Start of DATASET
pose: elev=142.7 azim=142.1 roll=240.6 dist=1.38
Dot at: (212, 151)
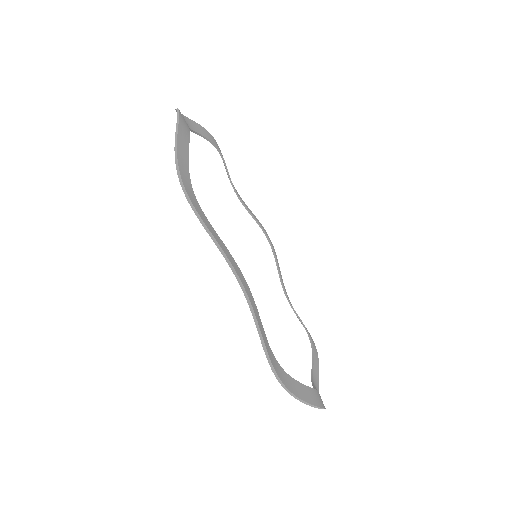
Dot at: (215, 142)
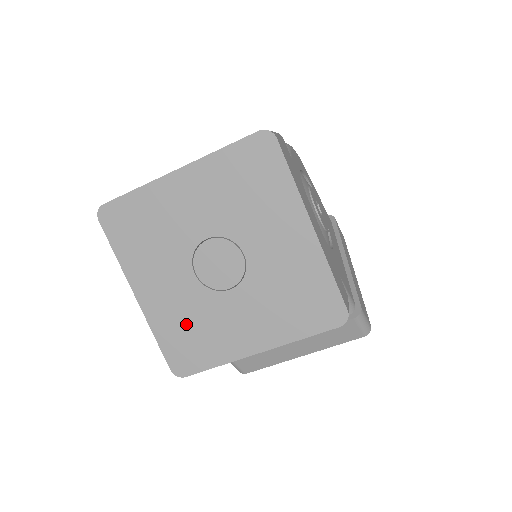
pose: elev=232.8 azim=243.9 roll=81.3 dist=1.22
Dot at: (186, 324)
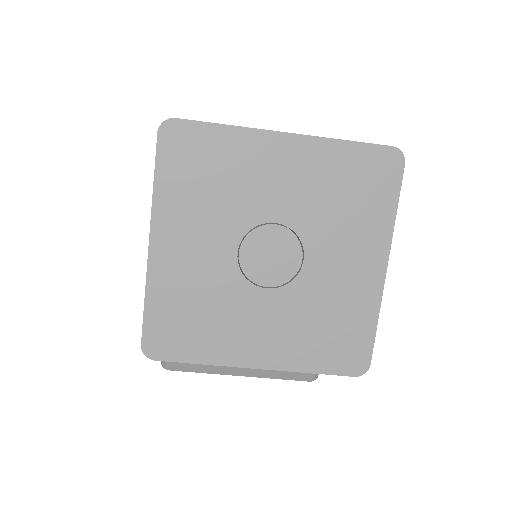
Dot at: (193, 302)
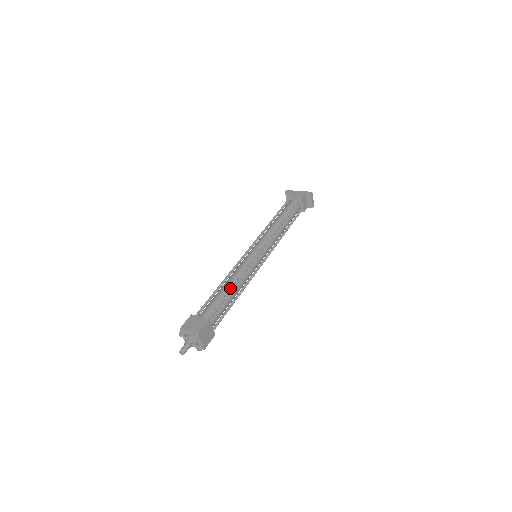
End of DATASET
WHAT IS ASKED: Starting with the line that contains "pose: elev=232.8 azim=243.9" and going on through the end of the rows, lay out each line as a string in a JSON list, one string per line. Leave out the pictures and any blank lines.

THE ANSWER:
[
  "pose: elev=232.8 azim=243.9 roll=81.3 dist=1.22",
  "Dot at: (186, 324)",
  "Dot at: (193, 302)"
]